● Source:
»»

The Foyles Bookshop Girls by Elaine Roberts
London, 1914: one ordinary day, three girls arrive for work at London’s renowned Foyles bookshop. But when war with Germany is declared their lives will never be the same again…
Alice has always been the ‘sensible’ one in her family – especially in comparison with her suffrage-supporting sister! But decidedly against her father’s wishes, she accepts a job at Foyles Bookshop; and for bookworm Alice it’s a dream come true.
But with the country at war, Alice’s happy world is shattered in an instant. Determined to do what she can, Alice works in the bookshop by day, and risks her own life driving an ambulance around bomb-ravaged London by night. But however busy she keeps herself, she can’t help but think of the constant danger those she loves are facing on the frontline…
Alice, Victoria and Molly couldn’t be more different and yet they share a friendship that stems back to their childhood – a friendship that provides everyday solace from the tribulations and heartbreak of war.

««

Dataset records:

»»

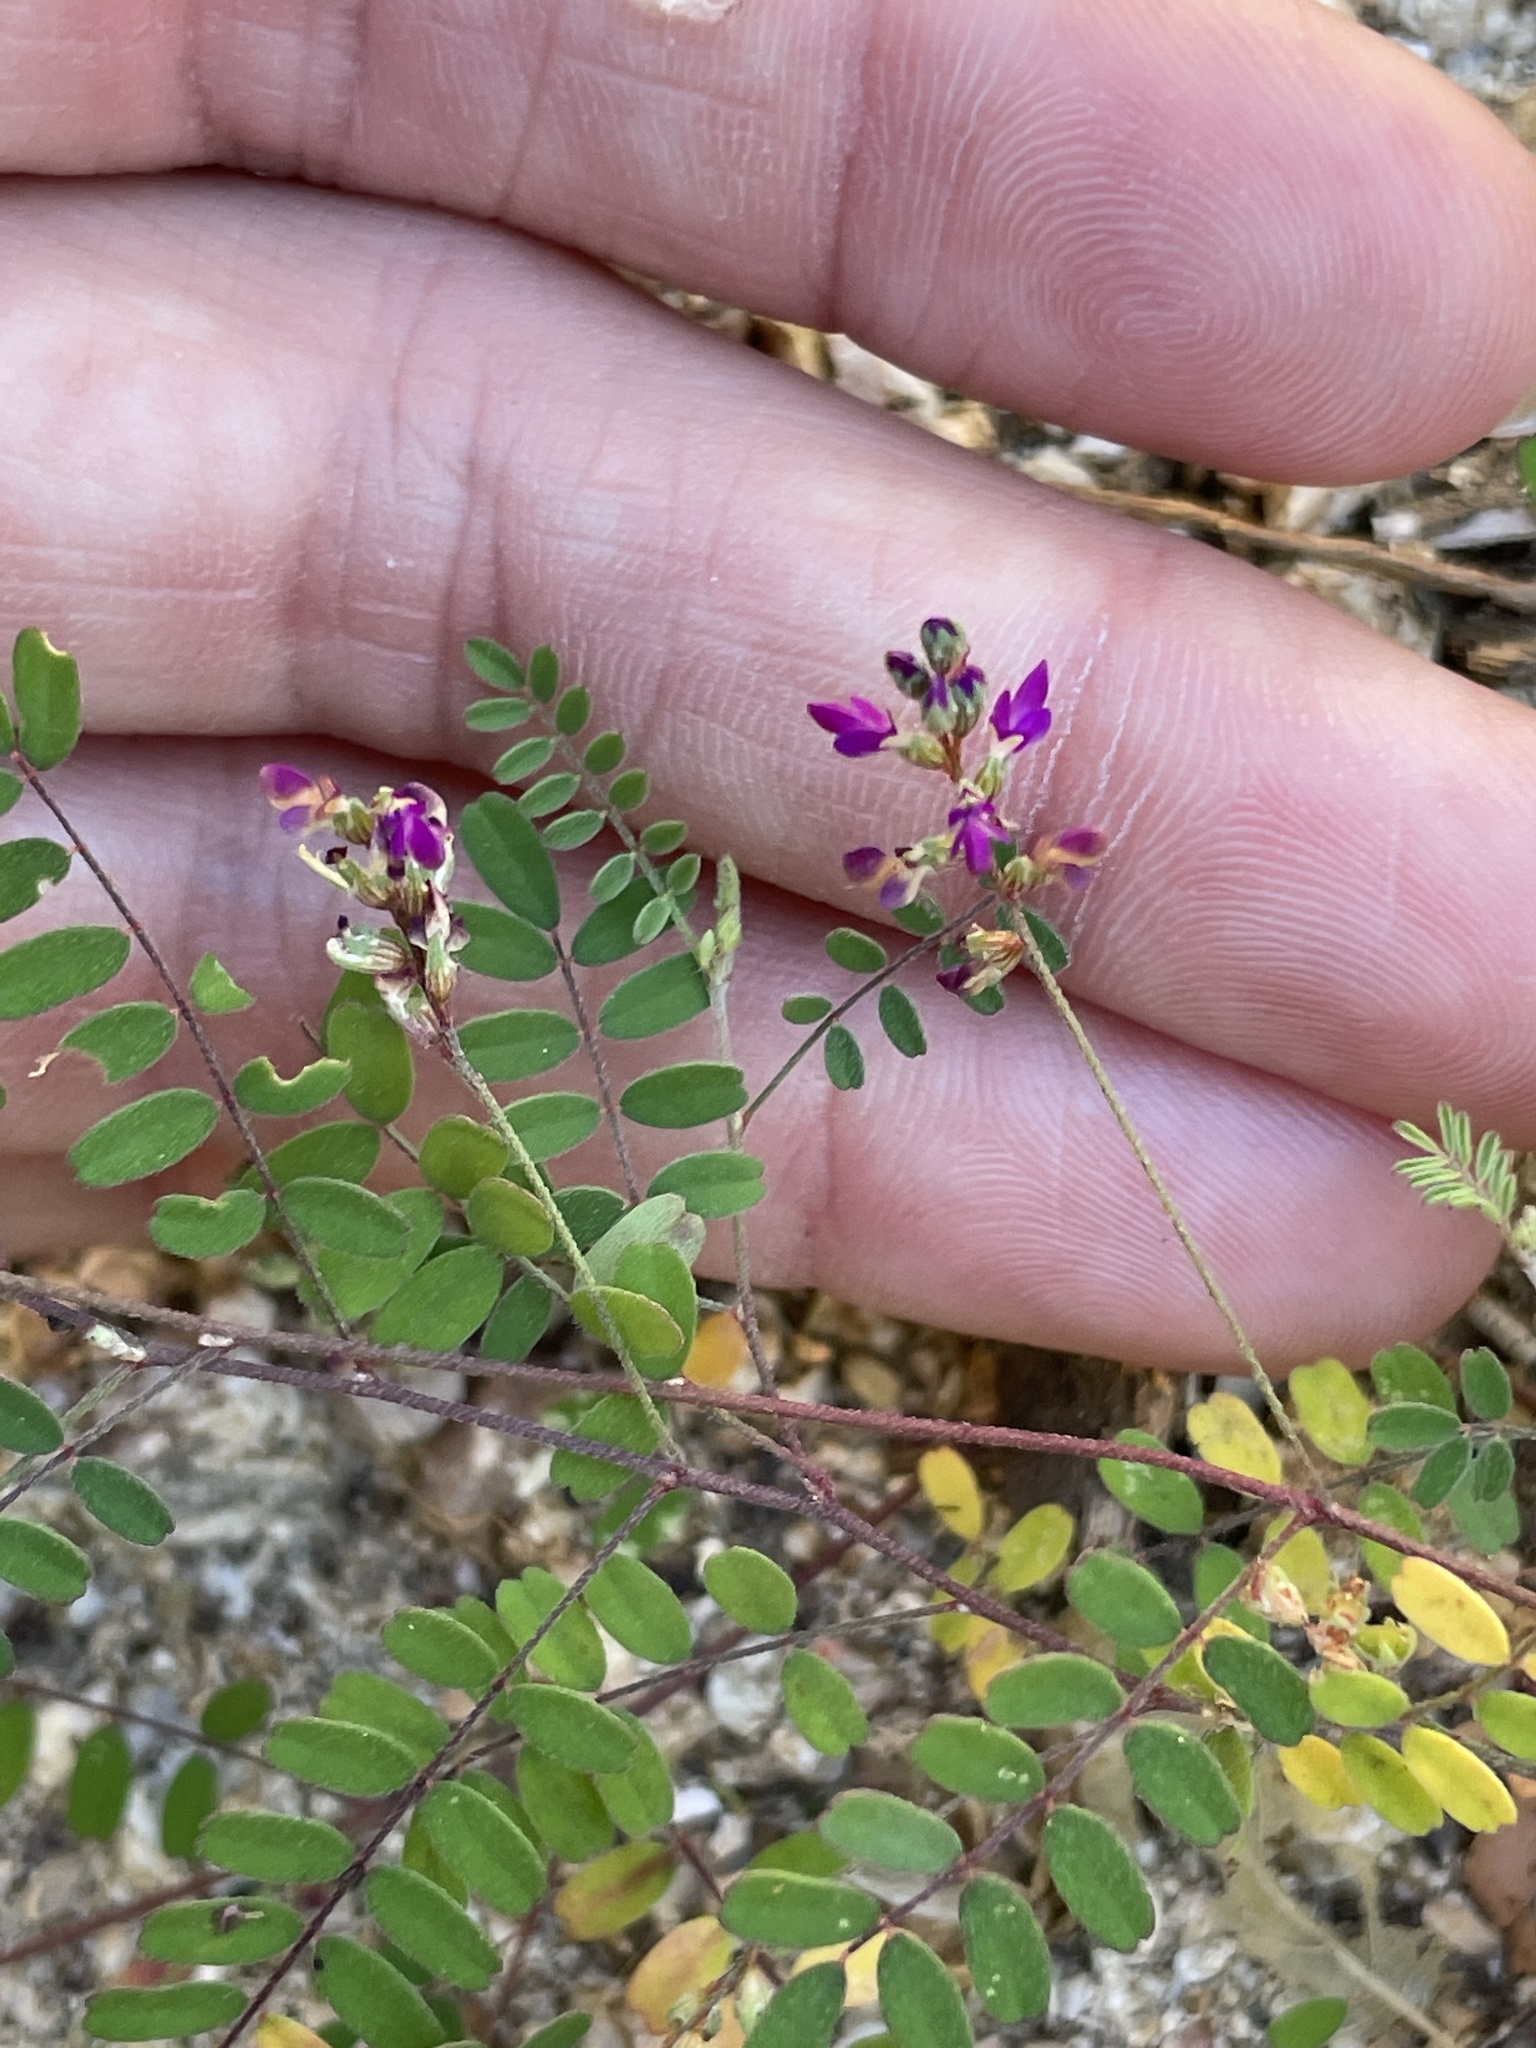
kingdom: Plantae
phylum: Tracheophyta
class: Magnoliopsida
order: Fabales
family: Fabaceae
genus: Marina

««
»»

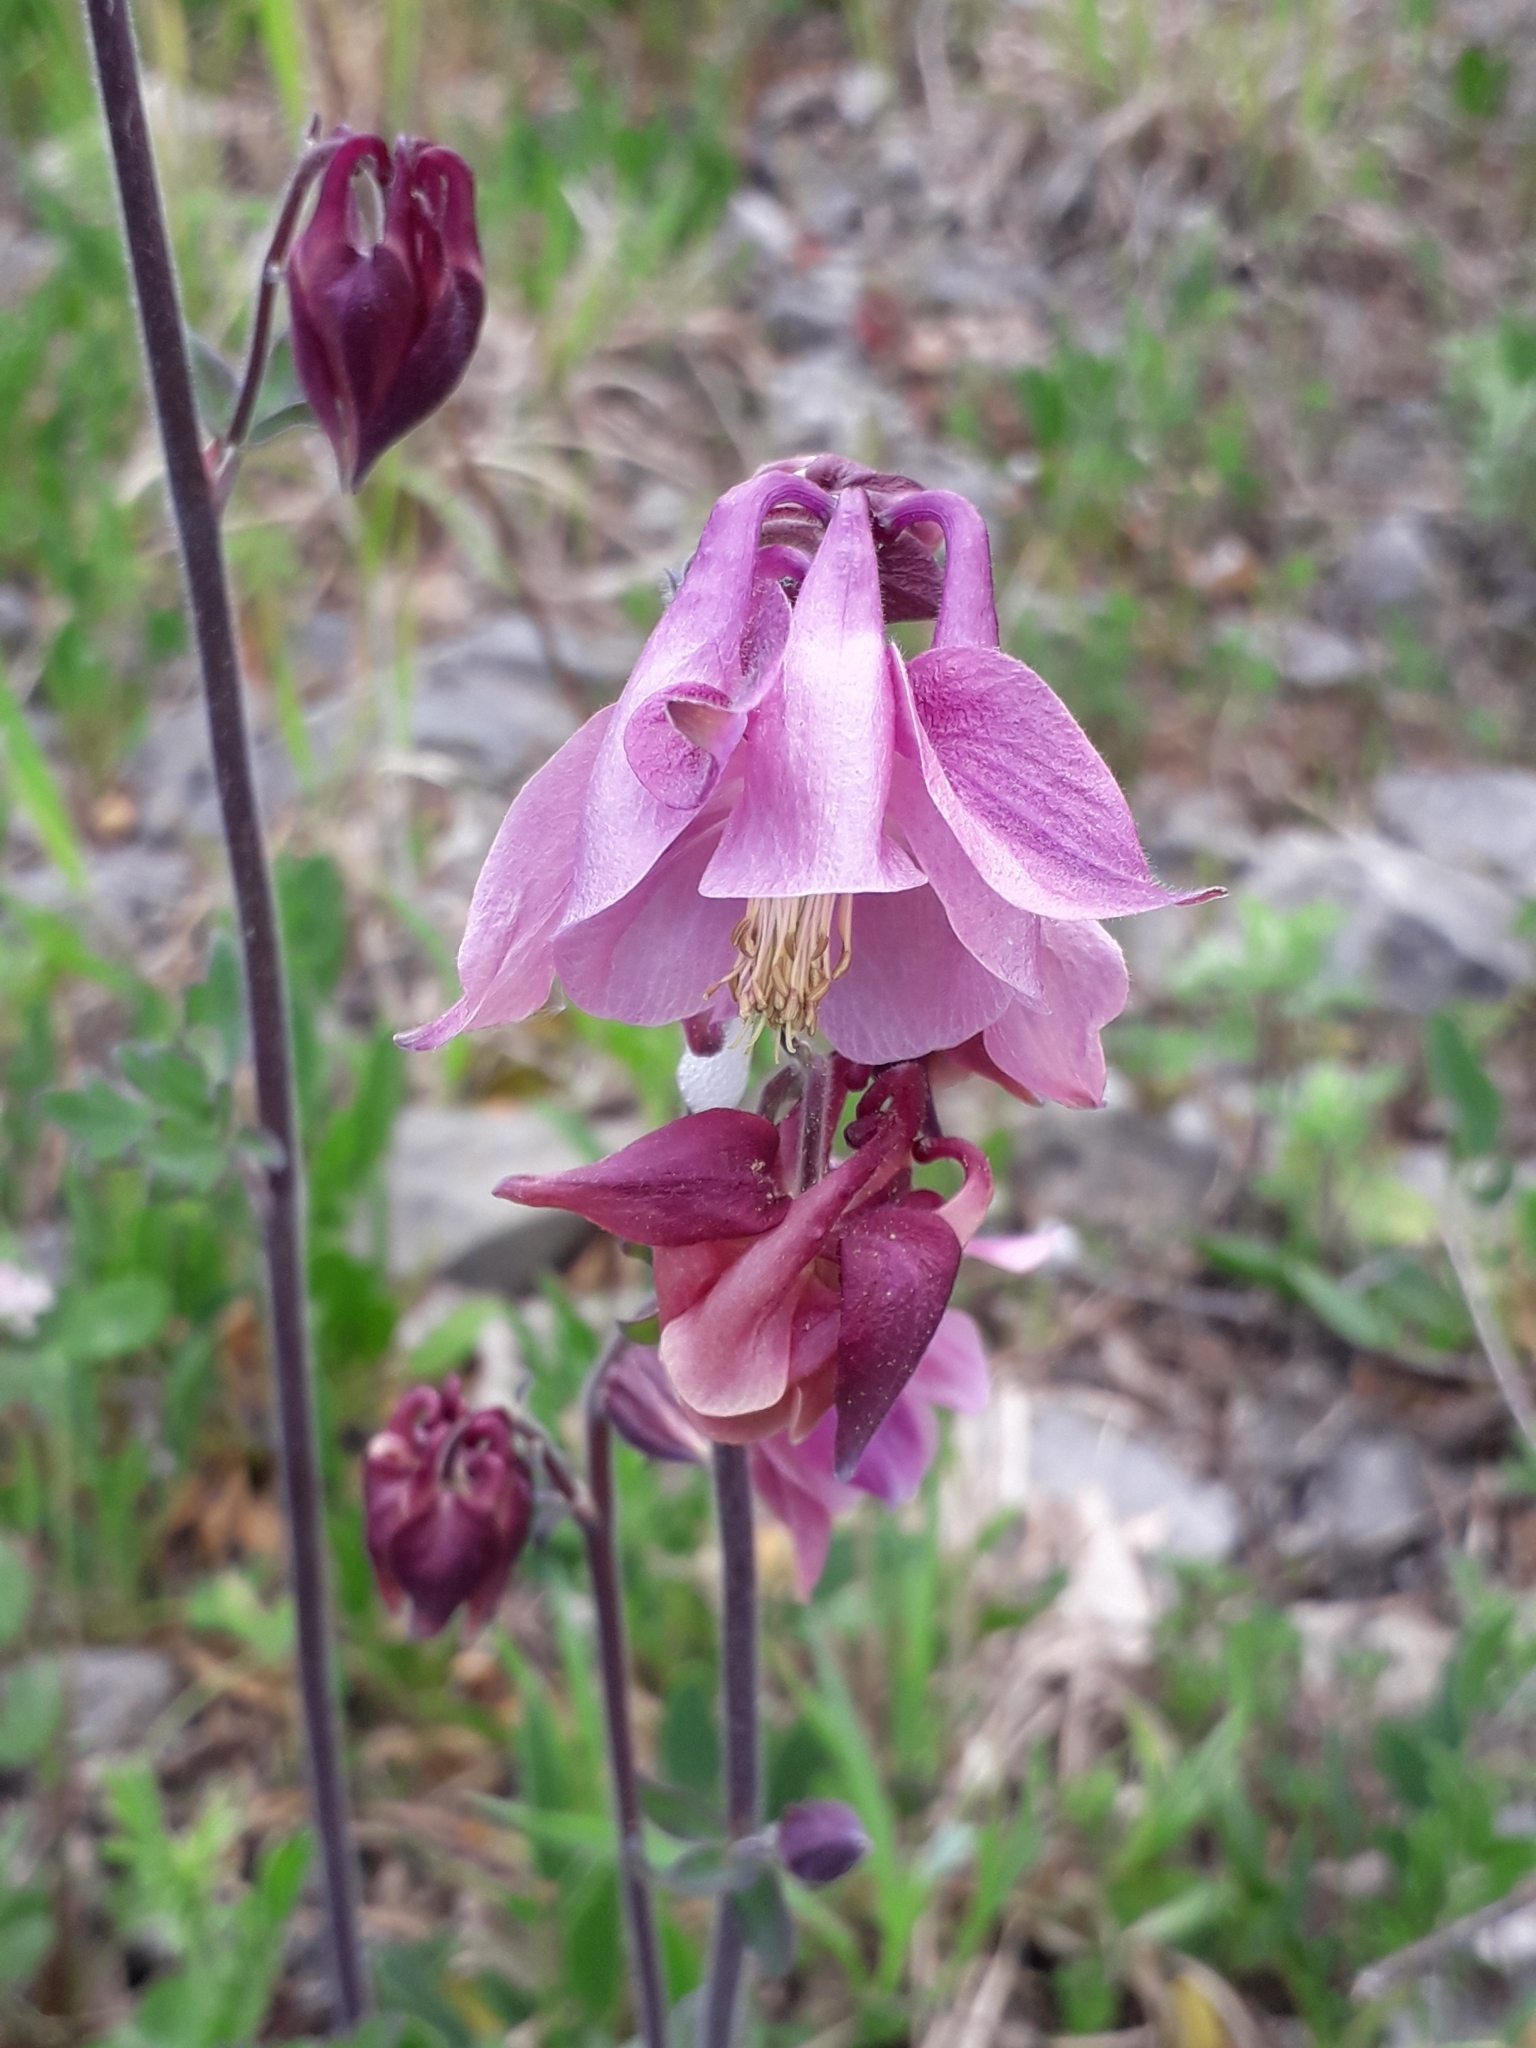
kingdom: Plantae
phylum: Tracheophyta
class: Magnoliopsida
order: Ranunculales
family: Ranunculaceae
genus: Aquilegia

««

● Task requirements:
Reproduce the passage of the Foyles Bookshop description from "But with the" to "heartbreak of war.".

● Solution to this exercise:
But with the country at war, Alice’s happy world is shattered in an instant. Determined to do what she can, Alice works in the bookshop by day, and risks her own life driving an ambulance around bomb-ravaged London by night. But however busy she keeps herself, she can’t help but think of the constant danger those she loves are facing on the frontline…
Alice, Victoria and Molly couldn’t be more different and yet they share a friendship that stems back to their childhood – a friendship that provides everyday solace from the tribulations and heartbreak of war.